И Раскольников, стараясь не глядеть на нее, поскорей прошел в комнату.
Через минуту вошла со свечой и Соня, поставила свечу и стала сама перед ним, совсем растерявшаяся, вся в невыразимом волнении и, видимо, испуганная его неожиданным посещением. Вдруг краска бросилась в ее бледное лицо, и даже слезы выступили на глазах… Ей было и тошно, и стыдно, и сладко… Раскольников быстро отвернулся и сел на стул к столу. Мельком успел он охватить взглядом комнату.
Это была большая комната, но чрезвычайно низкая, единственная отдававшаяся от Капернаумовых, запертая дверь к которым находилась в стене слева. На противоположной стороне, в стене справа, была еще другая дверь, всегда запертая наглухо. Там уже была другая, соседняя квартира, под другим нумером. Сонина комната походила как будто на сарай, имела вид весьма неправильного четырехугольника, и это придавало ей что-то уродливое. Стена с тремя окнами, выходившая на канаву, перерезывала комнату как-то вкось, отчего один угол, ужасно острый, убегал куда-то вглубь, так что его, при слабом освещении, даже и разглядеть нельзя было хорошенько; другой же угол был уже слишком безобразно тупой. Во всей этой большой комнате почти совсем не было мебели. В углу, направо, находилась кровать; подле нее, ближе к двери, стул. По той же стене, где была кровать, у самых дверей в чужую квартиру, стоял простой тесовый стол, покрытый синенькой скатертью; около стола два плетеных стула. Затем, у противоположной стены, поблизости от острого угла, стоял небольшой, простого дерева комод, как бы затерявшийся в пустоте. Вот всё, что было в комнате. Желтоватые, обшмыганные и истасканные обои почернели по всем углам; должно быть, здесь бывало сыро и угарно зимой. Бедность была видимая; даже у кровати не было занавесок.

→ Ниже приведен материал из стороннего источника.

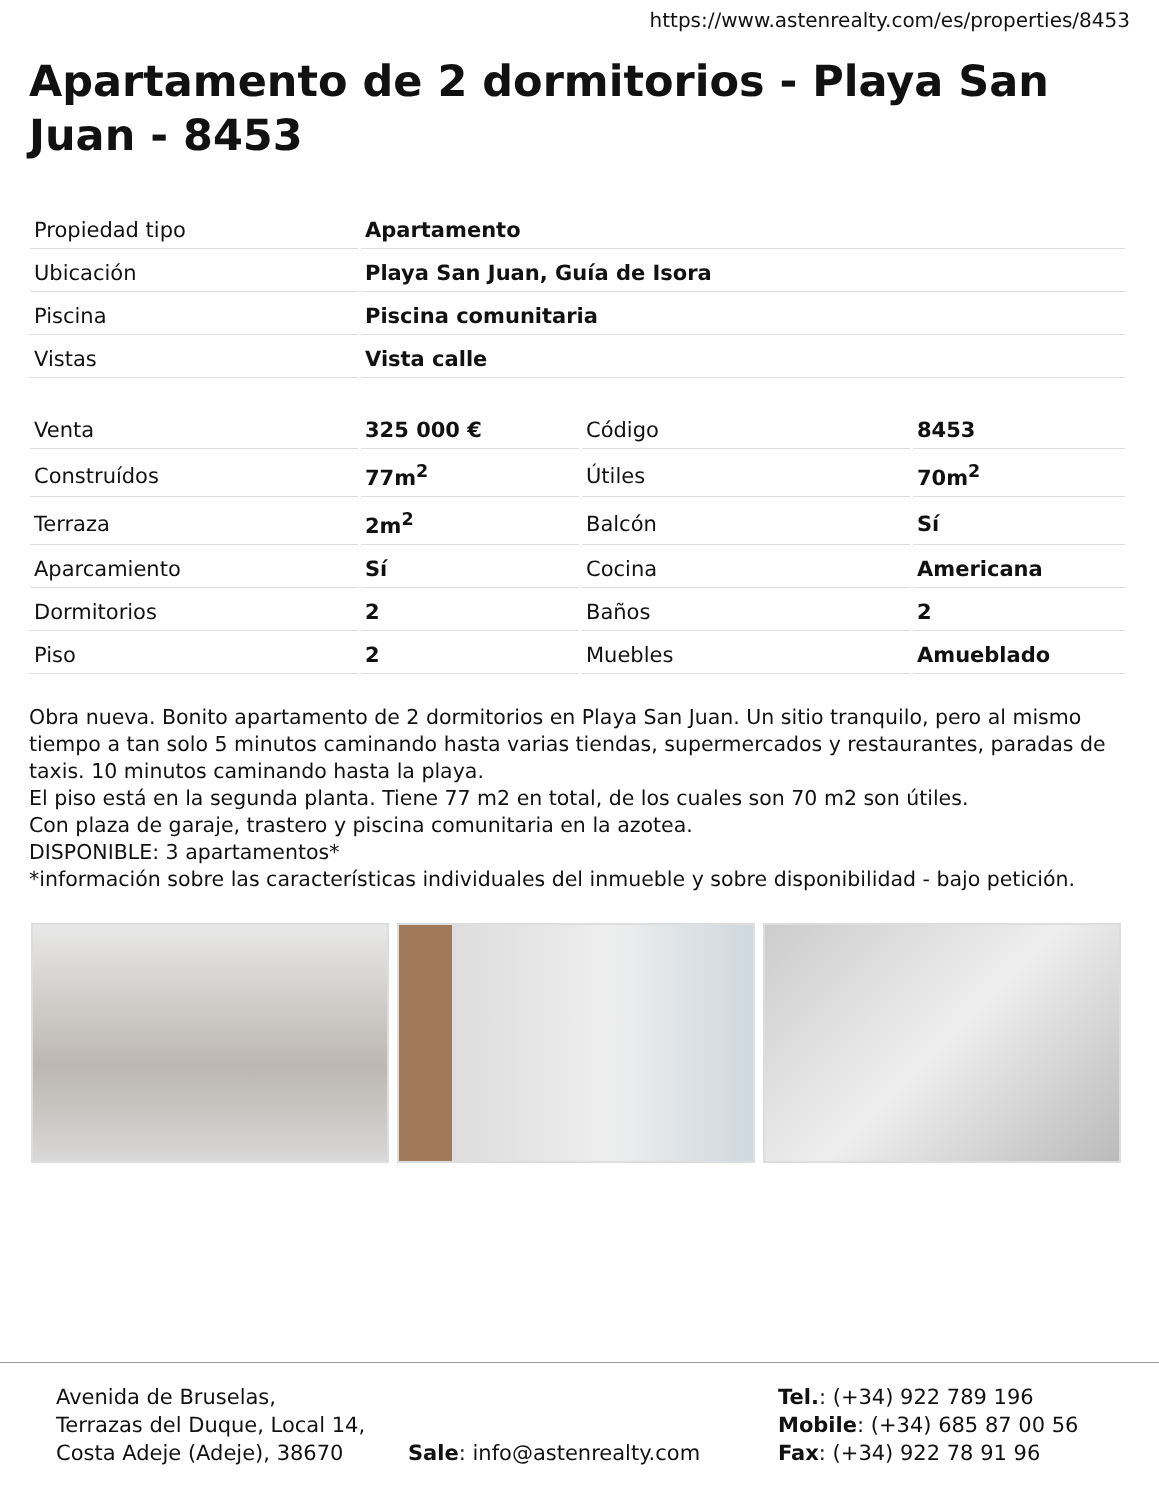https://www.astenrealty.com/es/properties/8453
Apartamento de 2 dormitorios - Playa San Juan - 8453
| Propiedad tipo | Apartamento |
| Ubicación | Playa San Juan, Guía de Isora |
| Piscina | Piscina comunitaria |
| Vistas | Vista calle |
| Venta | 325 000 € | Código | 8453 |
| Construídos | 77m<sup>2</sup> | Útiles | 70m<sup>2</sup> |
| Terraza | 2m<sup>2</sup> | Balcón | Sí |
| Aparcamiento | Sí | Cocina | Americana |
| Dormitorios | 2 | Baños | 2 |
| Piso | 2 | Muebles | Amueblado |
Obra nueva. Bonito apartamento de 2 dormitorios en Playa San Juan. Un sitio tranquilo, pero al mismo tiempo a tan solo 5 minutos caminando hasta varias tiendas, supermercados y restaurantes, paradas de taxis. 10 minutos caminando hasta la playa.
El piso está en la segunda planta. Tiene 77 m2 en total, de los cuales son 70 m2 son útiles.
Con plaza de garaje, trastero y piscina comunitaria en la azotea.
DISPONIBLE: 3 apartamentos*
*información sobre las características individuales del inmueble y sobre disponibilidad - bajo petición.
Avenida de Bruselas,
Terrazas del Duque, Local 14,
Costa Adeje (Adeje), 38670
Sale: info@astenrealty.com
Tel.: (+34) 922 789 196
Mobile: (+34) 685 87 00 56
Fax: (+34) 922 78 91 96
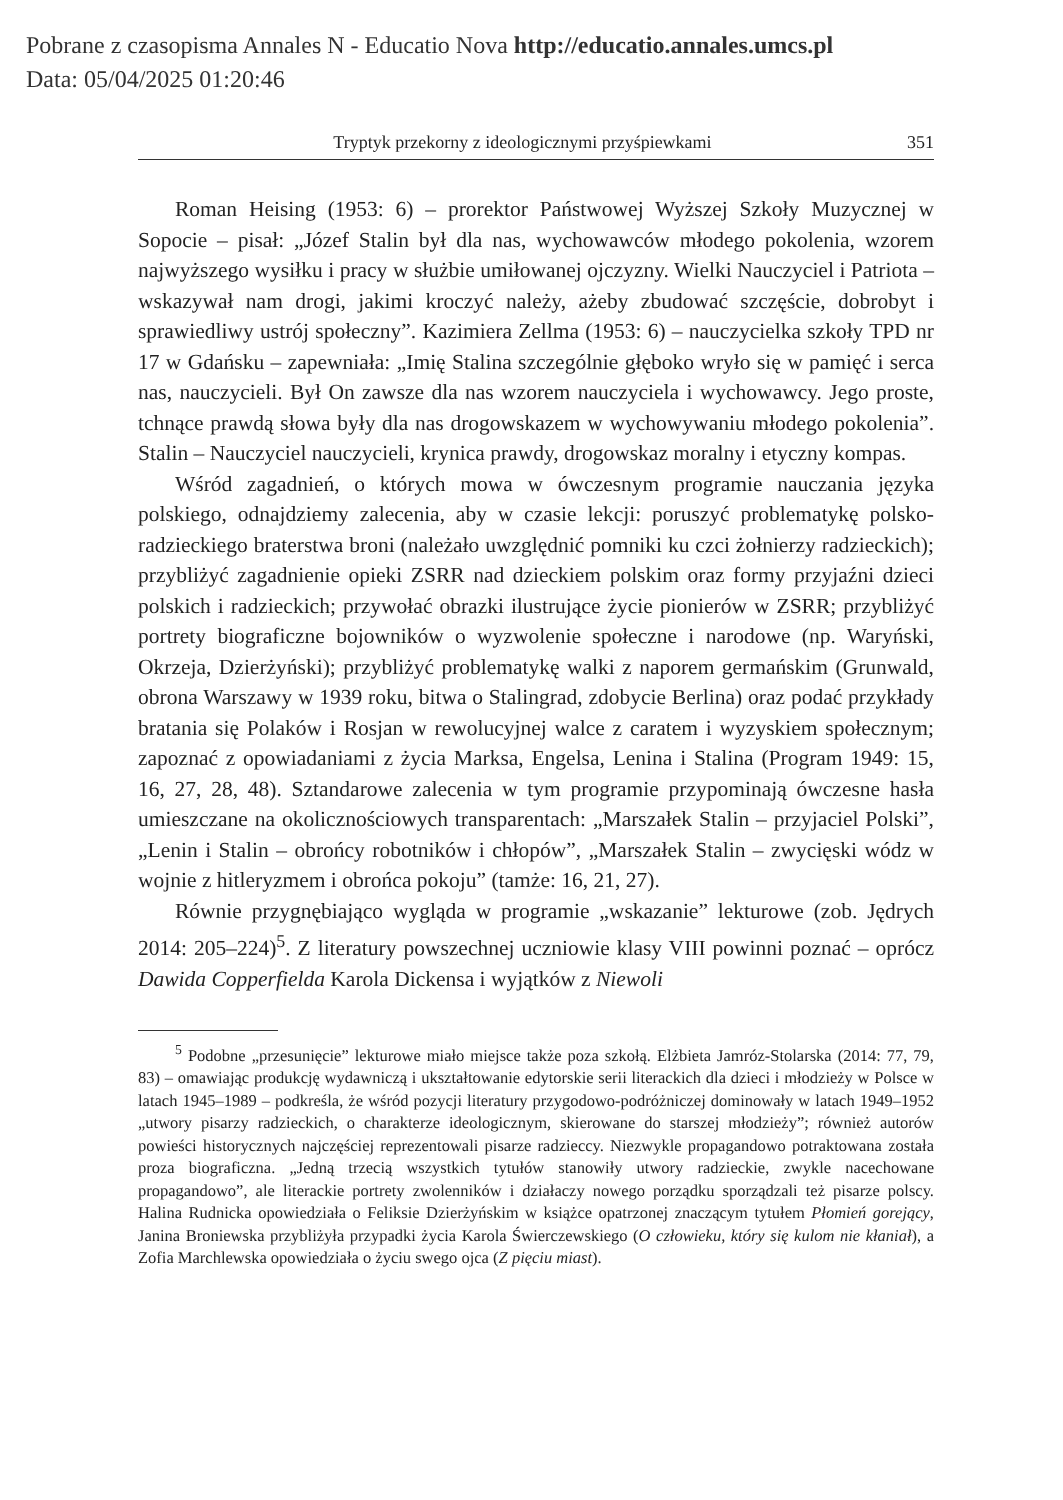Pobrane z czasopisma Annales N - Educatio Nova http://educatio.annales.umcs.pl
Data: 05/04/2025 01:20:46
Tryptyk przekorny z ideologicznymi przyśpiewkami 351
Roman Heising (1953: 6) – prorektor Państwowej Wyższej Szkoły Muzycznej w Sopocie – pisał: „Józef Stalin był dla nas, wychowawców młodego pokolenia, wzorem najwyższego wysiłku i pracy w służbie umiłowanej ojczyzny. Wielki Nauczyciel i Patriota – wskazywał nam drogi, jakimi kroczyć należy, ażeby zbudować szczęście, dobrobyt i sprawiedliwy ustrój społeczny”. Kazimiera Zellma (1953: 6) – nauczycielka szkoły TPD nr 17 w Gdańsku – zapewniała: „Imię Stalina szczególnie głęboko wryło się w pamięć i serca nas, nauczycieli. Był On zawsze dla nas wzorem nauczyciela i wychowawcy. Jego proste, tchnące prawdą słowa były dla nas drogowskazem w wychowywaniu młodego pokolenia”. Stalin – Nauczyciel nauczycieli, krynica prawdy, drogowskaz moralny i etyczny kompas.
Wśród zagadnień, o których mowa w ówczesnym programie nauczania języka polskiego, odnajdziemy zalecenia, aby w czasie lekcji: poruszyć problematykę polsko-radzieckiego braterstwa broni (należało uwzględnić pomniki ku czci żołnierzy radzieckich); przybliżyć zagadnienie opieki ZSRR nad dzieckiem polskim oraz formy przyjaźni dzieci polskich i radzieckich; przywołać obrazki ilustrujące życie pionierów w ZSRR; przybliżyć portrety biograficzne bojowników o wyzwolenie społeczne i narodowe (np. Waryński, Okrzeja, Dzierżyński); przybliżyć problematykę walki z naporem germańskim (Grunwald, obrona Warszawy w 1939 roku, bitwa o Stalingrad, zdobycie Berlina) oraz podać przykłady bratania się Polaków i Rosjan w rewolucyjnej walce z caratem i wyzyskiem społecznym; zapoznać z opowiadaniami z życia Marksa, Engelsa, Lenina i Stalina (Program 1949: 15, 16, 27, 28, 48). Sztandarowe zalecenia w tym programie przypominają ówczesne hasła umieszczane na okolicznościowych transparentach: „Marszałek Stalin – przyjaciel Polski”, „Lenin i Stalin – obrońcy robotników i chłopów”, „Marszałek Stalin – zwycięski wódz w wojnie z hitleryzmem i obrońca pokoju” (tamże: 16, 21, 27).
Równie przygnębiająco wygląda w programie „wskazanie” lekturowe (zob. Jędrych 2014: 205–224)<sup>5</sup>. Z literatury powszechnej uczniowie klasy VIII powinni poznać – oprócz Dawida Copperfielda Karola Dickensa i wyjątków z Niewoli
<sup>5</sup> Podobne „przesunięcie” lekturowe miało miejsce także poza szkołą. Elżbieta Jamróz-Stolarska (2014: 77, 79, 83) – omawiając produkcję wydawniczą i ukształtowanie edytorskie serii literackich dla dzieci i młodzieży w Polsce w latach 1945–1989 – podkreśla, że wśród pozycji literatury przygodowo-podróżniczej dominowały w latach 1949–1952 „utwory pisarzy radzieckich, o charakterze ideologicznym, skierowane do starszej młodzieży”; również autorów powieści historycznych najczęściej reprezentowali pisarze radzieccy. Niezwykle propagandowo potraktowana została proza biograficzna. „Jedną trzecią wszystkich tytułów stanowiły utwory radzieckie, zwykle nacechowane propagandowo”, ale literackie portrety zwolenników i działaczy nowego porządku sporządzali też pisarze polscy. Halina Rudnicka opowiedziała o Feliksie Dzierżyńskim w książce opatrzonej znaczącym tytułem Płomień gorejący, Janina Broniewska przybliżyła przypadki życia Karola Świerczewskiego (O człowieku, który się kulom nie kłaniał), a Zofia Marchlewska opowiedziała o życiu swego ojca (Z pięciu miast).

Соня молча смотрела на своего гостя, так внимательно и бесцеремонно осматривавшего ее комнату, и даже начала, наконец, дрожать в страхе, точно стояла перед судьей и решителем своей участи.
— Я поздно… Одиннадцать часов есть? — спросил он, всё еще не подымая на нее глаз.
— Есть, — пробормотала Соня. — Ах да, есть! — заторопилась она вдруг, как будто в этом был для нее весь исход, — сейчас у хозяев часы пробили… и я сама слышала… Есть.
— Я к вам в последний раз пришел, — угрюмо продолжал Раскольников, хотя и теперь был только в первый, — я, может быть, вас не увижу больше…
— Вы… едете?
— Не знаю… всё завтра…
— Так вы не будете завтра у Катерины Ивановны? — дрогнул голос у Сони.
— Не знаю. Всё завтра утром… Не в том дело: я пришел одно слово сказать…
Он поднял на нее свой задумчивый взгляд и вдруг заметил, что он сидит, а она всё еще стоит перед ним.
— Что ж вы стоите? Сядьте, — проговорил он вдруг переменившимся, тихим и ласковым голосом.
Она села. Он приветливо и почти с состраданием посмотрел на нее с минуту.
— Какая вы худенькая! Вон какая у вас рука! Совсем прозрачная. Пальцы как у мертвой.
Он взял ее руку. Соня слабо улыбнулась.